At the height of the 1968 student revolt in France, an American anthropologist called Marshall Sahlins published in Les Temps Modernes, the journal founded and edited by Jean-Paul Sartre and Simone de Beauvoir, one of the most influential papers in his field.
In it, he argues that hunters-gatherers before the arrival of agriculture had few needs and could easily satisfy themselves with what he calls "a marvelously varied diet". They had few possessions but they were not poor. Foragers, he argued, needed to work only 21 to 35 hours per week to get enough to eat and live. The rest was leisure time. This challenged the field's party line at the time that foragers lived on subsistence and often starved and it was the agricultural revolution that made the great leap forward to the land of plenty and civilisation.
He calls it the "original affluent society", in reference to the book, The Affluent Society, published almost a decade earlier by the economist and diplomat John Kenneth Galbraith. The affluent society in the West, epitomised by the US, goes in the opposite direction. Instead of catering to a few essential needs, in modern rich society "man's wants are great, not to say infinite, whereas his means are limited ... [so] the gap between means and ends can eventually be narrowed [only] by industrial productivity". Think of the Apple iPhones and all their wondrous features. Does anyone really need them? But many people seem unable to live and function without them nowadays.
Once humans settled down, they became farmers who worked round the clock, with enough spare time only to sleep. "Within a couple of millennia, humans in many parts of the world [after giving up a comfortable life hunting and gathering] were doing little from dawn to dusk other than taking care of plants [like wheat and rice]," wrote the Israeli historian Yuval Noah Harari in his bestseller last year, Sapiens.
An unacknowledged disciple of Sahlins, Harari writes: "This is the essence of the Agricultural Revolution: the ability to keep more people alive under worse conditions."

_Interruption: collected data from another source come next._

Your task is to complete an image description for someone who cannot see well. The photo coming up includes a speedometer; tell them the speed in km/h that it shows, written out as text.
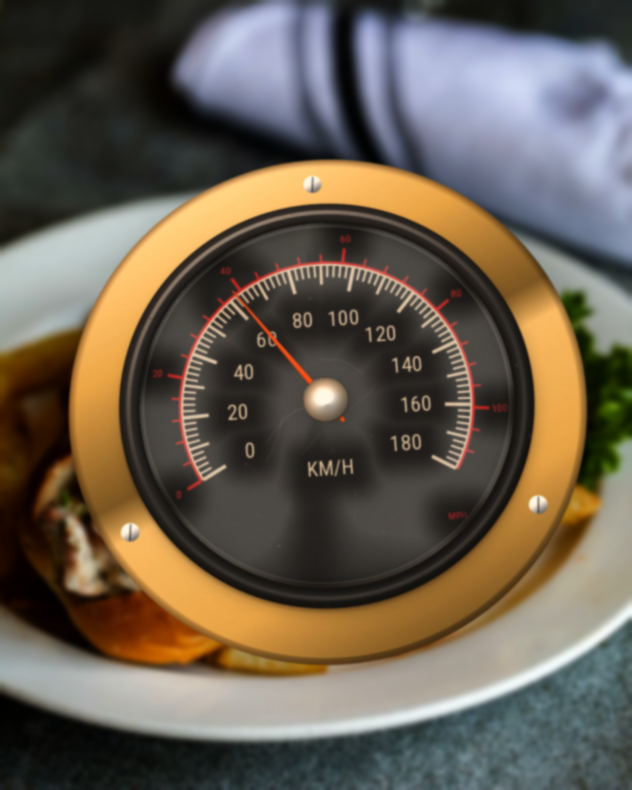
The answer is 62 km/h
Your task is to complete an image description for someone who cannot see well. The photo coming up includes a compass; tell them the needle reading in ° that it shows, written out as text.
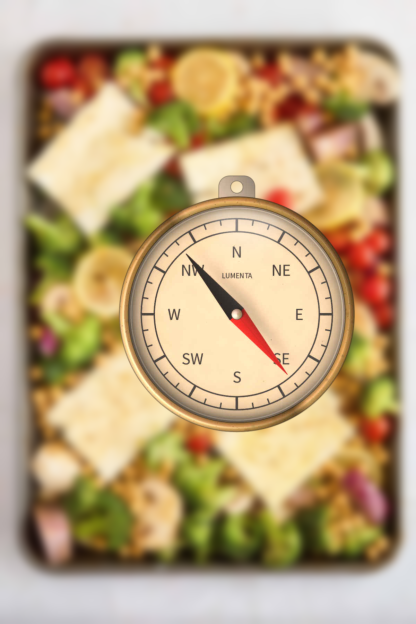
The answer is 140 °
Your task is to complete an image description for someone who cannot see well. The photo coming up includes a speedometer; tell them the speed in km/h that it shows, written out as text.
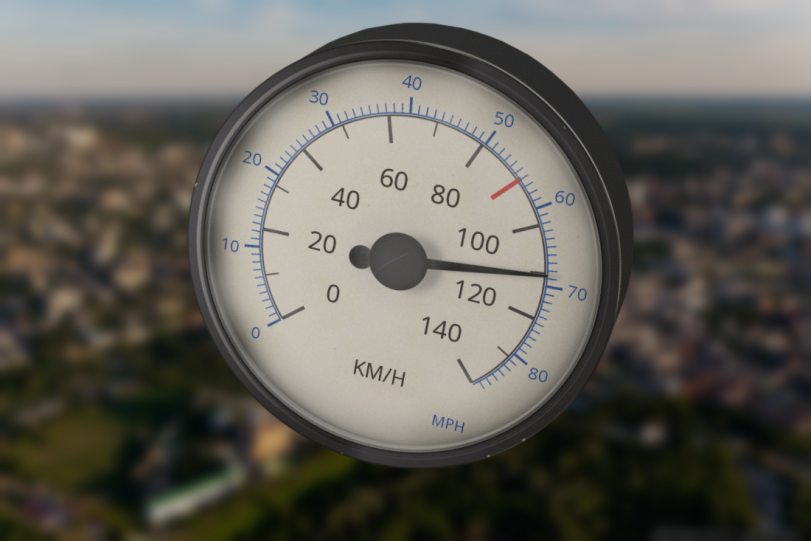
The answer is 110 km/h
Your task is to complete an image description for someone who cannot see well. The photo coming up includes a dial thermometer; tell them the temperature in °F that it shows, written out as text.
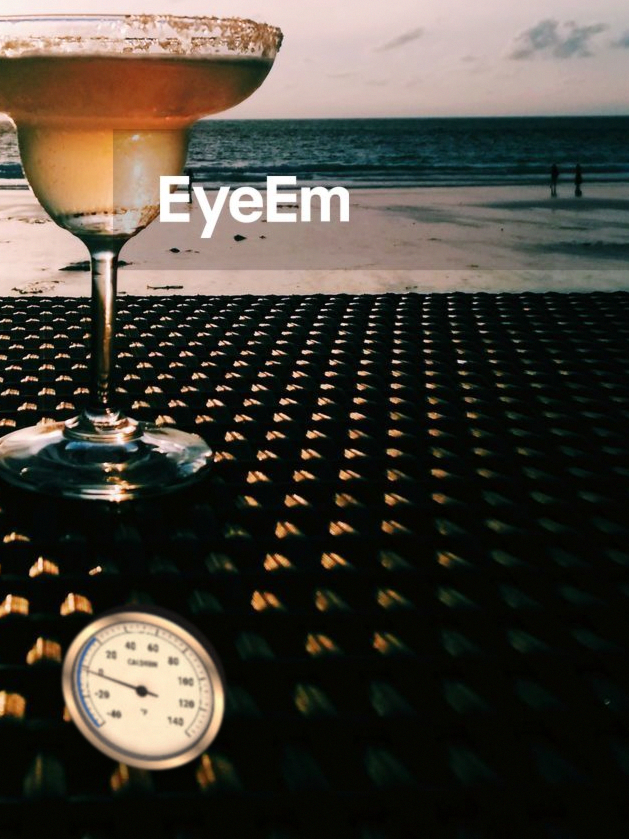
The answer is 0 °F
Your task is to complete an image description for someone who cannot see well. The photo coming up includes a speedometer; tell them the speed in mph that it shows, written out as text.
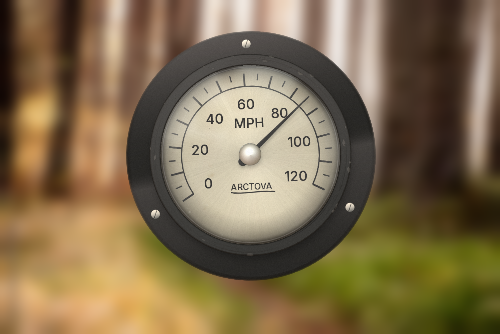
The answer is 85 mph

Starting in a place called Hilly Flanks that bordered today's Turkey, Iran and Iraq, plant domestication began with wheat and goats around 9000 BC. Over 6,000 years it spread across the West to the Atlantic, domesticating peas and lentils by 8000 BC, olive trees around 5000 BC, camels and cashew nuts by 3500 BC.

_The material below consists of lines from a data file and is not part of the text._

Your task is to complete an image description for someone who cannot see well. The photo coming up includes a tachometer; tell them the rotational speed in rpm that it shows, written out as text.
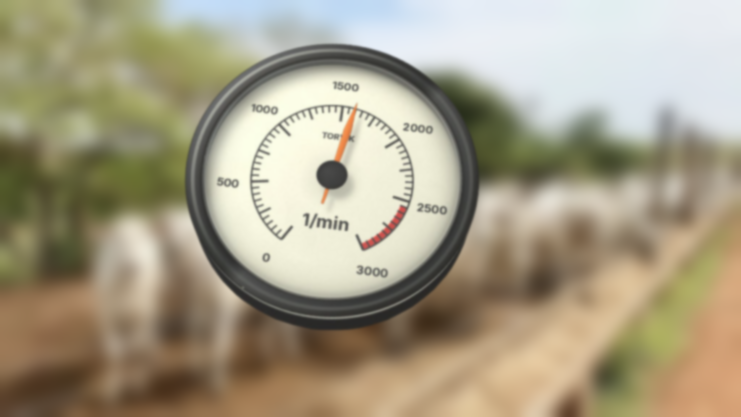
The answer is 1600 rpm
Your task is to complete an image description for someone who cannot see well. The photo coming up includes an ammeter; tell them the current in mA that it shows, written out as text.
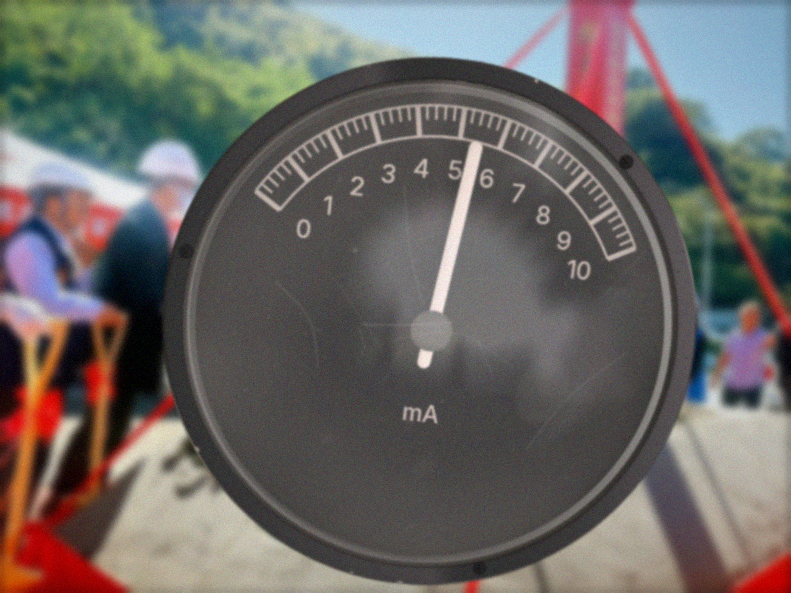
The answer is 5.4 mA
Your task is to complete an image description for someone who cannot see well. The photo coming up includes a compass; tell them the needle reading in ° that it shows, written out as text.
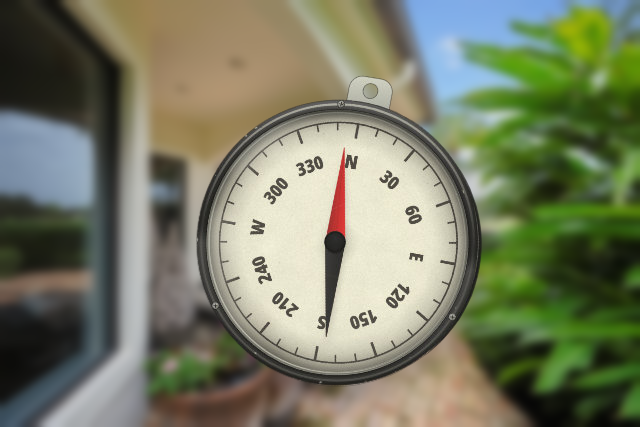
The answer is 355 °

In the East, Manchurian foragers began to cultivate millet around 5000 BC. Domesticated rice was found spread around the Yangzi valley between 5000 and 4000 BC, in Taiwan and Hong Kong by 3000 BC and spread to Thailand and Vietnam by 2000 BC, eventually extending to Malaya, the Philippines and Borneo.

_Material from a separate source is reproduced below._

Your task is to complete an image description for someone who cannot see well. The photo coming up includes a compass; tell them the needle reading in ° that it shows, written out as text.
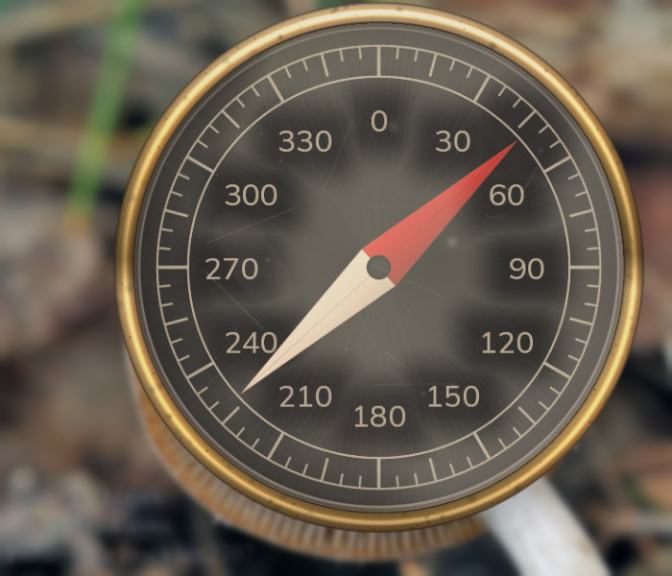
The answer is 47.5 °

Jared Diamond, author of the classic Guns, Germs, and Steel: The Fates of Human Societies, has called the agricultural revolution "history's worst mistake". In Sapiens, Harari calls it "history's biggest fraud". Harari is, incidentally, a vegan.
You can see Sahlins has many illustrious contemporary followers, among whom I would also count Ian Morris, the US historian and archaeologist. In Why the West Rules for Now, Morris tells how the tyrannical state, hierarchical society, patriarchy and extreme inequalities first emerged after the agricultural revolution. It's from Morris's book that I first read about Sahlins.
The food choices made during the long agricultural revolution have remained, by and large, ours today. Harari wrote: "With all our advanced technologies, more than 90 per cent of the calories that feed humanity [today] come from a handful of plants that our ancestors domesticated between 9000 BC and 3500 BC ... Our cuisine is [still] that of ancient farmers."
Of course, there's no way to turn back the clock and rewind 10,000 years of history. Still there are worse diets than Paleo, though I have nothing against legumes.